Mining companies should consider whistleblower policy a top priority in 2013, as shareholders are increasingly influenced by the presence of cost control measures, according to report from financial advisory firm, Ernst & Young.
“High returns in recent years have attracted a different breed of investor with a different risk appetite to the mining and metals sector,” says Bruce Sprague, Ernst & Young’s Canadian Mining and Metals leader.
New investors are sensitive to short-term changes and are less focused on the long-term, largely production-based, return potential. Instead, investors with their eye on shorter-term gains are doing their due diligence, and basing investment decisions on what risk mitigation and cost control measures a company and its projects have in place.

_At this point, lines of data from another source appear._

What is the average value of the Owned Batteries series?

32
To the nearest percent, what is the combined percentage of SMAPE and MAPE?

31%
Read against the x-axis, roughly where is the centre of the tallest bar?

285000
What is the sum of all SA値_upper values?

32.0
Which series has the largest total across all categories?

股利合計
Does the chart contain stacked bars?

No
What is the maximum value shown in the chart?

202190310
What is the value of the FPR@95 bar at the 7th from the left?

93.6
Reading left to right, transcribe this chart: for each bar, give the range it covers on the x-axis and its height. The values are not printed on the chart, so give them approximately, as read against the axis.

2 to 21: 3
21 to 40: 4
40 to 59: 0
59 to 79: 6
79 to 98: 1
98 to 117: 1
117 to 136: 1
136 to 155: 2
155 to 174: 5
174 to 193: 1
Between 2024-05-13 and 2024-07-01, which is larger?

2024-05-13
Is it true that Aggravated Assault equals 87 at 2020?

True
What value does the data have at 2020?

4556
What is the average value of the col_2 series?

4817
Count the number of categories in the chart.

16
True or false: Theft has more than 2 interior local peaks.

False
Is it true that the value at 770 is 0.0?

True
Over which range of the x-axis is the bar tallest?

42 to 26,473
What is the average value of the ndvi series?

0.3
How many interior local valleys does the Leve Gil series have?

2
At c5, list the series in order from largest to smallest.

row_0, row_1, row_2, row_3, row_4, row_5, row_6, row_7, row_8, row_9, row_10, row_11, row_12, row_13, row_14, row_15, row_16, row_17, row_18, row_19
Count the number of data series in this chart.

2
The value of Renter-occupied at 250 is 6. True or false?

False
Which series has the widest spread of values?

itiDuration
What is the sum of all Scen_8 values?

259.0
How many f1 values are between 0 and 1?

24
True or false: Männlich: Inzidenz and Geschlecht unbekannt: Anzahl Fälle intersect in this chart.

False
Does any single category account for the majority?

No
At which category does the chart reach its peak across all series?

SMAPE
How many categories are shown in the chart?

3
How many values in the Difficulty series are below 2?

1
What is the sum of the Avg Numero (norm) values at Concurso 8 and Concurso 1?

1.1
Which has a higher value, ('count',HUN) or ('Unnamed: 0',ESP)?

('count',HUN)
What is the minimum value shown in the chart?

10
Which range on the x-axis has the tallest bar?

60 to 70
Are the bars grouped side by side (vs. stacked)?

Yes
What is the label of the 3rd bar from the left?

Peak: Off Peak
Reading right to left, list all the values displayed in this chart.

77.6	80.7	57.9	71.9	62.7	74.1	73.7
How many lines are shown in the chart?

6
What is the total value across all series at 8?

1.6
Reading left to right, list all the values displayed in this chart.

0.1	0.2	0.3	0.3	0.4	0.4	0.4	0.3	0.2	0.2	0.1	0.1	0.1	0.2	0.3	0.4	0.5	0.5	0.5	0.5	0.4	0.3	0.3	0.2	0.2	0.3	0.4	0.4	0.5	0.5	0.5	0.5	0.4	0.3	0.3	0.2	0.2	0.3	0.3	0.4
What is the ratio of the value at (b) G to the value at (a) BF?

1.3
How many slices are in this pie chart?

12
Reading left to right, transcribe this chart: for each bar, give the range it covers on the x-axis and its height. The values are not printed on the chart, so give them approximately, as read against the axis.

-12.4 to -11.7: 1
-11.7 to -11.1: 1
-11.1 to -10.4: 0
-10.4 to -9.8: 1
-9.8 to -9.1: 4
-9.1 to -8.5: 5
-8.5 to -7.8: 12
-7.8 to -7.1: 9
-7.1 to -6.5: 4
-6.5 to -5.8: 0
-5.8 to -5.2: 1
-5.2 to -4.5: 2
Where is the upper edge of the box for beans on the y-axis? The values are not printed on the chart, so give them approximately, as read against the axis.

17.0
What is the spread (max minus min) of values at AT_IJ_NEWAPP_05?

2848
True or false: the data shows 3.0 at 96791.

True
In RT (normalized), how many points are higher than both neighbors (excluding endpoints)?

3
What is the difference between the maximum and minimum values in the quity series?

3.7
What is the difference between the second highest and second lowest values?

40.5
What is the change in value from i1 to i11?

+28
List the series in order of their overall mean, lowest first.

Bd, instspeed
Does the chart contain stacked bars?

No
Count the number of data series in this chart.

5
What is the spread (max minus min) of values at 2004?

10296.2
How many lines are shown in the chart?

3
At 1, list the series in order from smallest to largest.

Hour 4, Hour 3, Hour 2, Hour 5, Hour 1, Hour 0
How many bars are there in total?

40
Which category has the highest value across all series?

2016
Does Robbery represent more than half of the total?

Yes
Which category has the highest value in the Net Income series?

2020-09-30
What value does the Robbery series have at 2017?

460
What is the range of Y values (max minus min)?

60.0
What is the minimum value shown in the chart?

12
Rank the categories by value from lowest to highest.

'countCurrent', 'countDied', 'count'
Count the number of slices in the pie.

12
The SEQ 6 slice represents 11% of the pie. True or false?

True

“Shareholders aren’t willing to take as many risk in the year ahead,” says Sprague.
“They’re putting pressure on companies to deliver projects more efficiently and reduce capital spend on new projects and investments—a much more conservative approach.”
While the industry has been production focused for “most of the past decade”, companies now are looking internally in order to trim cost and improve competitiveness. One of the best ways to do this is through a whistleblower hotline, which gives employees and contractors a confidential method to report fraud, embezzlement or other misappropriation.
Many mining companies have already instituted whistleblower policy, largely to great success. But, with the influx of investors who cite cost control as a driving force of their investment strategy, we can expect some companies to reap the benefits, and the others to get on board.